Self-directed IRAs and SEC Investor Alerts
Buzz Words and Warning Signs
As self-directed IRAs become more popular with investors, we must always be aware that there are fraud promoters lurking in every corner waiting for their next opportunity to pounce on an un-expecting investor. To help you avoid falling victim to fraud, here’s a recent study of SEC Investor Alerts which show some very obvious but worth mentioning ‘buzz’ words every investor should watch out for:
- Guaranteed
- Can’t Miss
- Extremely High Returns
- Safe and Risk Free
- Promised _____% Returns
In the SEC Investor alerts they are primarily discussing using self-directed IRAs to invest in LLCs and Private Placements; however, these warnings are absolutely applicable to real estate transactions, private loans, or any other investment a person would consider making.
Examples:
Note: The information presented in these examples has been taken directly from the September 2011 SEC Investor Alert.
Jerry Smith and Jasen Snelling bilked investors out of more than $4.5 million in a nearly decade-long Ponzi scheme. They told investors they were talented day traders and ‘promised’ up to 20% returns.
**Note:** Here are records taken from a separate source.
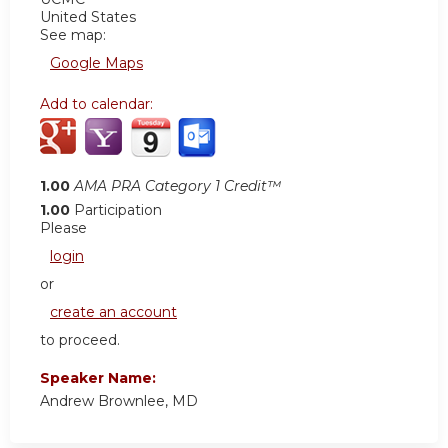
United States
See map:
Google Maps
Add to calendar:
1.00
AMA PRA Category 1 Credit™
1.00
Participation
Please
login
or
create an account
to proceed.
Speaker Name:
Andrew Brownlee, MD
James Elton Warr through Warr Investment Group LLC and other entities, defrauded the public through their illegal and deceptive sales of securities in real estate programs, raising at least $970,000 from 30 investors. They claimed investors would receive a ‘guaranteed’ 8% annual return and that the real estate investments were a ‘safe and lucrative’ alternative to more traditional investments such as certificates of deposit and stocks.
Let’s not forget Madoff ($50 billion) and Stanford ($8 billion)!
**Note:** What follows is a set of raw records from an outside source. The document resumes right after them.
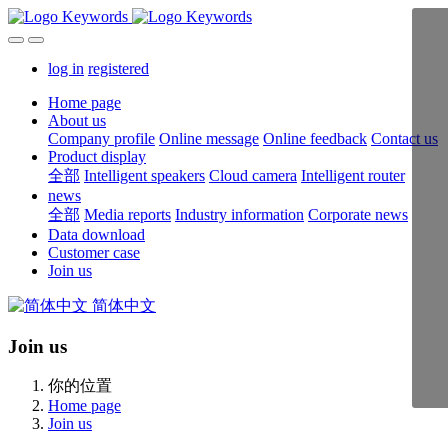
log in
registered
Home page
About us
Company profile
Online message
Online feedback
Contact us
Product display
全部
Intelligent speakers
Cloud camera
Intelligent router
news
全部
Media reports
Industry information
Corporate news
Data download
Customer case
Join us
简体中文
Join us
你的位置
Home page
Join us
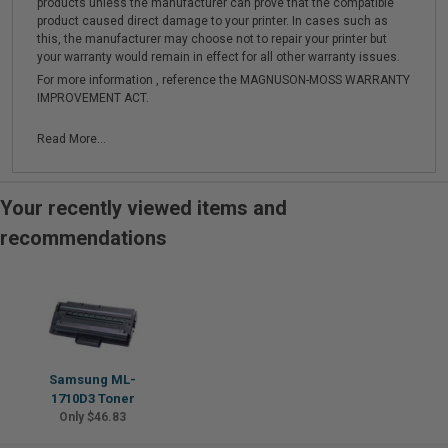
products unless the manufacturer can prove that the compatible
product caused direct damage to your printer. In cases such as
this, the manufacturer may choose not to repair your printer but
your warranty would remain in effect for all other warranty issues.
For more information , reference the MAGNUSON-MOSS WARRANTY
IMPROVEMENT ACT.
Read More...
Your recently viewed items and
recommendations
Samsung ML-
1710D3 Toner
Only $46.83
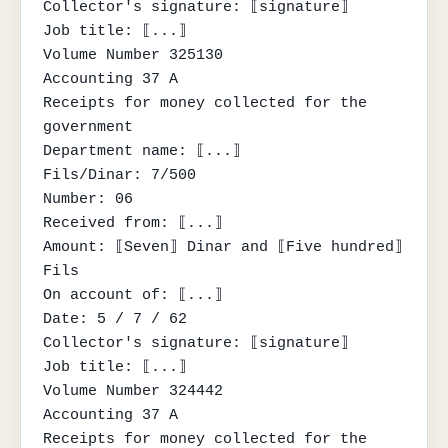
Collector's signature: ⟦signature⟧

Job title: ⟦...⟧

Volume Number 325130

Accounting 37 A

Receipts for money collected for the 
government

Department name: ⟦...⟧

Fils/Dinar: 7/500

Number: 06

Received from: ⟦...⟧

Amount: ⟦Seven⟧ Dinar and ⟦Five hundred⟧ 
Fils

On account of: ⟦...⟧

Date: 5 / 7 / 62

Collector's signature: ⟦signature⟧

Job title: ⟦...⟧

Volume Number 324442

Accounting 37 A

Receipts for money collected for the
What’s so Bad about Those Buzz Words?!
There is nothing inherently wrong with those words. The problem is that any knowledgeable self-directed IRA investor knows that there are no guarantees and nothing is safe and risk free. A responsible investor will share their knowledge of the asset they are selling you including all expenses and income they have received over the period of time they have owned the asset they are trying to sell you.
Awareness
American IRA, LLC is very aware of the risks that investors face with self-directed IRAs. That is why we have created educational tools about many facts everyone needs to know in order to do their ‘due diligence’ on their investments. Awareness is key in keeping your hard earned dollars safe.
Minimizing Risk
The best way to minimize risk is to do your ‘due diligence” on every asset you purchase; always consult with professionals; walk, no, RUN away if they use the ‘buzz’ words, and never enter into an investment that does not meet your goals.
All investments have inherent risks. With proper due diligence and a professional team, risk can be managed but not eliminated-that is our job as investors. If you don’t want to take a risk whatsoever, tongue in cheek I say “Put it in U.S. Bonds or FDIC Insured CDs…though as you all know…Bonds and CDs are offering very low returns”.
Disclaimer
American IRA, LLC does not give investment advice. They do offer guidance as to the rules and regulations related to their self-directed accounts and the benefits of different account types so that their clients can take that information to their professionals to discuss the ramifications of various decisions on their individual situation.